There is chaos in global markets.
Bonds sold off sharply on Thursday morning for a second day in a row.
They've reversed the decline, but stocks are still lower, after the chaos spilled over.
Near 1:00 pm ET, the Dow was down 148 points, the S&P 500 was down 15 points, and the Nasdaq was down 30 points.
The International Monetary Fund slashed US growth forecasts, and urged the Federal Reserve to delay its first interest rate hike until 2016, in a statement that crossed as the stock market opened.
In a speech last month, Fed chair Janet Yellen said it would be appropriate to raise interest rates "at some point this year" if the economy continues to improve.
In a morning note before the open, Brean Capital's Peter Tchir wrote: "It is time to reduce US equity holdings for the near term and look for a 3% to 5% move lower. The Treasury weakness is NOT a 'risk on' trade it is a 'risk off' trade, where low yields are viewed as a risk asset and not a safe haven."
The sell off in global bonds started Wednesday, as European Central Bank president Mario Draghi gave a news conference in which he said markets should get used to episodes of higher volatility.
Draghi also emphasized that the ECB had no intention to soon end its €60 billion bond-buying program, called quantitative easing, before its planned end date of September 2016.
Bond yields, which move in the opposite direction to their prices, spiked across Europe on Wednesday, and on Thursday this move is continuing, with German bund yields and US Treasury yields hitting new 2015 highs and continuing to climb overnight.

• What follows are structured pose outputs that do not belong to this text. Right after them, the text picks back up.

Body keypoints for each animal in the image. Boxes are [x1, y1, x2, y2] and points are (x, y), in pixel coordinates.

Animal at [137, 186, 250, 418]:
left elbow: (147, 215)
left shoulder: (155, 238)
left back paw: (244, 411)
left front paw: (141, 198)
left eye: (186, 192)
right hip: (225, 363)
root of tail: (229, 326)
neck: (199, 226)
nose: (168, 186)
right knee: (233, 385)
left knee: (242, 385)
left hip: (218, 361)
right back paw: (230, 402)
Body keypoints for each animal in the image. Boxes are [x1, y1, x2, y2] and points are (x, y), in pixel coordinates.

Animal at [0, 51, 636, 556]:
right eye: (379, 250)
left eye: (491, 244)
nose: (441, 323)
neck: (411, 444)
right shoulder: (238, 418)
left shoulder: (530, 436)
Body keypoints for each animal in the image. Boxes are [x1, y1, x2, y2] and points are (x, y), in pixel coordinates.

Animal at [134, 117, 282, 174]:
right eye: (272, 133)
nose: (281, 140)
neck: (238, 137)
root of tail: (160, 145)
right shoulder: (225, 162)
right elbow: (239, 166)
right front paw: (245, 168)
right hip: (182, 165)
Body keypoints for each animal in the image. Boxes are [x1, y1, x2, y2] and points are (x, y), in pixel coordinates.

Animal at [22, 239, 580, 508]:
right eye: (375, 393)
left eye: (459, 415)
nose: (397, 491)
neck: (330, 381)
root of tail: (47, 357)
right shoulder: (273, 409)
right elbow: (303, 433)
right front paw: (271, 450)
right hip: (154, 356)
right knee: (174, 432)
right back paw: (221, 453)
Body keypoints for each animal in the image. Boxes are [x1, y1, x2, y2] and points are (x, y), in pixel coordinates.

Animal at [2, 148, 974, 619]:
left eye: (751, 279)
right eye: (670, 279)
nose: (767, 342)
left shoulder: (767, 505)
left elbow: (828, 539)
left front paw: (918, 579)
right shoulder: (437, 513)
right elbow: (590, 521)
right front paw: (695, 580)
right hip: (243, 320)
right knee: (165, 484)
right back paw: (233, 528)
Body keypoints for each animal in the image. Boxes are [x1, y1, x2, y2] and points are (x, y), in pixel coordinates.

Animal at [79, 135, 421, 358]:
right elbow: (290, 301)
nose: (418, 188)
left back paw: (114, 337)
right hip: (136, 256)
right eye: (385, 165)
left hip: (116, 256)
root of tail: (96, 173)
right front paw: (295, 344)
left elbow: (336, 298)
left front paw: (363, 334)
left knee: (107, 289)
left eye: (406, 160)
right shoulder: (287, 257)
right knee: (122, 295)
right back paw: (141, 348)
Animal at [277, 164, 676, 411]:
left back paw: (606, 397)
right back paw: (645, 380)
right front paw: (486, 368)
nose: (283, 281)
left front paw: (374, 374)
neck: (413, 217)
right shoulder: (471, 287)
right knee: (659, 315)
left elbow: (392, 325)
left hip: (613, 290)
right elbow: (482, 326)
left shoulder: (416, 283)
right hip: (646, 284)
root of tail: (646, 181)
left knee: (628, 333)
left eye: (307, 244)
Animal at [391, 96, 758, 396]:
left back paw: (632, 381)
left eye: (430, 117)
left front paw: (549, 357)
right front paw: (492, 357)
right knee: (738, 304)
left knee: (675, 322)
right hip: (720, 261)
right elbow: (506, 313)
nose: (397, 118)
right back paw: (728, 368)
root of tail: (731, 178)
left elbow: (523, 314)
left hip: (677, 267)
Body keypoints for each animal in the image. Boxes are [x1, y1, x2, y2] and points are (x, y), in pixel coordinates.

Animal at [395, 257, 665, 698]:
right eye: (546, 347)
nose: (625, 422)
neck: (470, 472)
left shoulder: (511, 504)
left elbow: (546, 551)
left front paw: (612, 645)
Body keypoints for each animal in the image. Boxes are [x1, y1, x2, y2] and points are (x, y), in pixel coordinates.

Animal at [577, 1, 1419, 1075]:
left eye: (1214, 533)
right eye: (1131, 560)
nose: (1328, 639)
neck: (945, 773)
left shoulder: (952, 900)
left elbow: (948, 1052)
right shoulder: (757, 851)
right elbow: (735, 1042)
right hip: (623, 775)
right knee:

Here's the rise in US Treasury yields this week.
And German bunds.
According to Bloomberg, bonds wiped out all their gains for the year.
Tom di Galoma, head of fixed-income rates and credit at ED&F Man Capital Markets, told Bloomberg: "This is sheer panic in the market from the standpoint of what's been happening in Europe ... Most of Wall Street is guarded here as far as taking on new positions."
The benchmark US 10-year treasury yield pushed higher to about 2.42% overnight, a level it hadn't touched since October. German bund yields rose to about 0.99%.
About six weeks ago, the German 10-year bund was trading near 0.05% and the 10-year Treasury note was trading around 1.9%.
In commodities, crude oil prices are sliding ahead of the June meeting of the Organisation of Petroleum Exporting Countries. The 12-member cartel is widely expected to keep production levels unchanged to maintain its market share.
West Texas Intermediate crude, the US benchmark, fell more than 2% to a one-week low of around $58.24 per barrel. Brent crude, the international benchmark, also slumped 2%.